Technically, this film heralds much more interest and has been restored by the UCLA Film & Television Archives, where most of the film takes place in a single location, an outrageously upscale New York City apartment with a winding staircase up multiple floors and a magnificent terrace view of the Brooklyn Bridge.  While the marriage is held together by artificial manners and social grace (separate bedrooms, of course), all a smokescreen to cover up his lustful desires, the film instead follows the nearly always embarrassing behavior of Colbert who finds herself mysteriously on a train without remembering how she got on, causing a great deal of panic, as if she’d been kidnapped by an international espionage ring.  But no, it’s not that kind of movie, it’s just a simple mistake, quite common the film would have us believe, as she has a tendency to sleepwalk, often awaking in awkward situations.  Her husband calms her down with a sedative, finds her a psychiatrist, and has her believing she suffers from nightmares and hallucinations, seeing things that aren’t there, where she’s literally losing her mind.  Colbert’s glamorous outfits, by the way, are off the charts and ultra chic in black and white, and also she has her own indoor greenhouse where she hides herself, which she calls her jungle. But it’s her drunken enthusiasm and slurring speech that keeps her from being taken seriously, as she always appears tilted off center, incapable of rescuing herself, making this another damsel in distress movie.     
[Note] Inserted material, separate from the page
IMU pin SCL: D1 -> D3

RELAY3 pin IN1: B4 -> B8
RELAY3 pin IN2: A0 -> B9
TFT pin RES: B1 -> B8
Enter TV’s Love That Bob (1955 – 59), Robert Cummings, another smooth talking, out of town friend who has desires of sweeping her off her feet until he discovers she’s already married, but makes sure she returns safely home before realizing afterwards that the husband’s explanation was suspect.  Everything becomes a puzzle that involves an entrenched police detective (Raymond Burr), a murderous husband (Ameche), an unsuspecting wife (Colbert), a femme fatale (Brooks), a blackmailing photographer who disguises himself as a psychiatrist (George Coulouris), the overly inquisitive friend (Cummings), and a couple of unsuspecting household servants who add luster to the lifestyle of a playboy millionaire who’s living off his wife’s fortune.  There’s a ridiculous side show of a Chinese marriage, where Keye Luke, later Master Po from the Kung Fu TV series (1972 – 75), and his newlywed bride break off from their honeymoon and take a sudden interest in detective work by enthusiastically helping Cummings solve the crime.  Joseph Valentine adds some murky, highly expressionist cinematography, blending together doorways, mirrors, windows, and a dizzying staircase, featuring a fabulous set design by Howard Bristol, while Sirk attempts to create a psychologically shifting motif of wanton desire and nightmarish panic, where the ever so smooth Ameche continues to push the buttons that will drive her feverishly over the edge, a variation on a similar theme in GASLIGHT (1944), but the characters here are out of their league when it comes to masterminding a world of deception.  In someone else’s hands this is ordinary stuff, but under the direction of Sirk it’s a fascinating early work, almost cultish, where the images are a lurid style of eye candy that literally pop off the screen.